Tout d'abord, parce que, toute l'Europe est désormais dans le collimateur de l'agence de notation Standard and Poor's, les dirigeants européens se donnent une obligation de résultat sur les questions de gouvernance économique. Mais aussi, parce que ils devront faire fi des désaccords persistants de ces derniers mois pour aller de l'avant. Pour beaucoup, et comme l'a déclaré ce midi Nicolas Sarkozy, ce sommet est celui de la dernière chance !

Lundi, Standard and Poor's a menacé l'Europe d'une sanction financière globale. En plus de la Grèce et de Chypre, 15 pays sont désormais placés sous sa surveillance avec implication négative. Parmi eux, 6 pays dont l'Autriche, la Finlande, le Luxembourg, les Pays-Bas mais aussi l'Allemagne, qui bénéficient encore d'un triple A, risquent de basculer dans la catégorie AA+. Le temps presse donc, tandis que les sujets épineux sont nombreux.

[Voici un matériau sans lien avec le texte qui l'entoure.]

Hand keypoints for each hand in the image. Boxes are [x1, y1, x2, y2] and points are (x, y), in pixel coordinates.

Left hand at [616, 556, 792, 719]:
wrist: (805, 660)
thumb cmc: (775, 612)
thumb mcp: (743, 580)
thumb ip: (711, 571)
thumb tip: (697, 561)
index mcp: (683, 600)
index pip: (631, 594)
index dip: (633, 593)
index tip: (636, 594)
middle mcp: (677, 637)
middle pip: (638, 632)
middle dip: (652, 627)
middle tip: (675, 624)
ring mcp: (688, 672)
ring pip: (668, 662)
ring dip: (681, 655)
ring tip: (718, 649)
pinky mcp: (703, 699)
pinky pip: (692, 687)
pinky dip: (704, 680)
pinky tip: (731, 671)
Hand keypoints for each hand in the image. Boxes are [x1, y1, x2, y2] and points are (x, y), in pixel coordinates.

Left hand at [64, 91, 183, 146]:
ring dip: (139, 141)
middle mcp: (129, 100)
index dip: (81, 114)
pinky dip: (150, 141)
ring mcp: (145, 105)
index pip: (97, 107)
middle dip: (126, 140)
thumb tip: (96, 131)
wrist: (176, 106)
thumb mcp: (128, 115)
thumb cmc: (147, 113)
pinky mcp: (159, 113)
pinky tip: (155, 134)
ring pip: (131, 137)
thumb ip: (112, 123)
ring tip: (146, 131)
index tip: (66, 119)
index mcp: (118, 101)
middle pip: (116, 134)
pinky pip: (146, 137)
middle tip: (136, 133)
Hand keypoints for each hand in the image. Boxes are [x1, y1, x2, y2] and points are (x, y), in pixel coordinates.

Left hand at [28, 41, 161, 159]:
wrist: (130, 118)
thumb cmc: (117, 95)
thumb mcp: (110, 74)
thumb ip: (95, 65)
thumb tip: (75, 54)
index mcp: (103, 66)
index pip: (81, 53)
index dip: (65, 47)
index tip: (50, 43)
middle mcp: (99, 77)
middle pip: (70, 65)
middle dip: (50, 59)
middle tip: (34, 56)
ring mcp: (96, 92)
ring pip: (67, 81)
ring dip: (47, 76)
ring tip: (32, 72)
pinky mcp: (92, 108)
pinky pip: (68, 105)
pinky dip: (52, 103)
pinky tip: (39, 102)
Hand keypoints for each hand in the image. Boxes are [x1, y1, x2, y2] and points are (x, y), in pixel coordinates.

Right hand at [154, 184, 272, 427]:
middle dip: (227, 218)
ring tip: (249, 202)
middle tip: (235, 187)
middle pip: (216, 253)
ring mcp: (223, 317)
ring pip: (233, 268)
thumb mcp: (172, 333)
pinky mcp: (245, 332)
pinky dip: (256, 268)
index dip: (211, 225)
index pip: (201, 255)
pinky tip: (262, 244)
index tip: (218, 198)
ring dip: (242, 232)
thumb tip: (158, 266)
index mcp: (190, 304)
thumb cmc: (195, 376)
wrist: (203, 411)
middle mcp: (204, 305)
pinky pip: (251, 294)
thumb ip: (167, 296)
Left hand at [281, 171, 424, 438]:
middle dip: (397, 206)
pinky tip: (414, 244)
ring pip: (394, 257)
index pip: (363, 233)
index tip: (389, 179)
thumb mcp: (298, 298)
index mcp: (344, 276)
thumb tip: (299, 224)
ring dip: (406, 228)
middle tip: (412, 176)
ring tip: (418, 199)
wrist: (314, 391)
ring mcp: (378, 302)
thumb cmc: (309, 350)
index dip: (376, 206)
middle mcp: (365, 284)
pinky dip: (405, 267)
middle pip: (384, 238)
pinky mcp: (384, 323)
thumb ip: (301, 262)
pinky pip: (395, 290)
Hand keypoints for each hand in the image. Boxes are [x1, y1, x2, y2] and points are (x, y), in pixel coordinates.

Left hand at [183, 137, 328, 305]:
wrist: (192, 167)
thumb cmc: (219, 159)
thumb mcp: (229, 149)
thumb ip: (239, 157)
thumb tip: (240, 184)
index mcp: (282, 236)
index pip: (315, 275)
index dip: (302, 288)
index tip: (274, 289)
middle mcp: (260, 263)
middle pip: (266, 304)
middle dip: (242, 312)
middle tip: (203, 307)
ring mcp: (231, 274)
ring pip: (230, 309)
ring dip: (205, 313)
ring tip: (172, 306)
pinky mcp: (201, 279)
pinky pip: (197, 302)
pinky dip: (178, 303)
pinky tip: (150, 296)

Premier débat du chapitre économie, on discutera du renforcement des moyens d'intervention financière pour faire face à une éventuelle aggravation de la crise. L'implication de la Banque Centrale Européenne pour permettre de venir au secours des pays les plus endettés de la zone euro est actuellement refusée en bloc par l'Allemagne inflexible, acceptée par la France, indispensable pour la Grande-Bretagne.

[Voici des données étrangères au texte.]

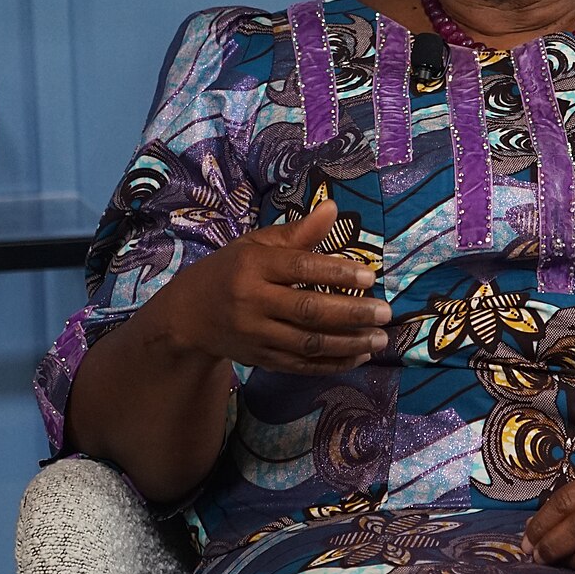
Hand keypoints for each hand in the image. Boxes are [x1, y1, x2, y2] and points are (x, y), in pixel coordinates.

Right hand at [148, 201, 390, 374]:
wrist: (189, 314)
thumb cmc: (230, 270)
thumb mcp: (257, 244)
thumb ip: (299, 232)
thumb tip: (334, 207)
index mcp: (253, 266)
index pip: (300, 269)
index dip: (336, 273)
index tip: (370, 277)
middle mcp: (252, 302)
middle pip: (308, 310)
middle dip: (351, 314)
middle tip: (386, 313)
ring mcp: (255, 335)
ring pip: (308, 343)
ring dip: (349, 344)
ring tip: (380, 339)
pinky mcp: (260, 359)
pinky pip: (300, 365)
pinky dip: (331, 364)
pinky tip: (358, 357)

L'idée d'une mise en commun des dettes publiques par la création d'euro-obligations, défendue notamment par le président du Conseil européen Herman Van Rompuy, se heurte aux priorités du tandem franco-allemand. Angela Merkel et Nicolas Sarkozy privilégient le renforcement de la discipline budgétaire par l'instauration de règles contraignantes sur l'équilibre budgétaire et de sanctions automatiques visant les pays trop laxistes dont les déficits et les dettes seraient trop importants. Ces mesures de gouvernance économique nécessitent une révision de traité à conclure au mieux, mais plus difficilement, à 27 ou à défaut entre les seuls 17 pays de la zone euro.

Cette fois encore, ce sommet européen est crucial. Aux dirigeants européens de se montrer à la hauteur. Faute de réponse satisfaisante, ce sont tous les pays de la zone euro qui risquent de voir leur note abaissée dans l'immédiat du sommet européen.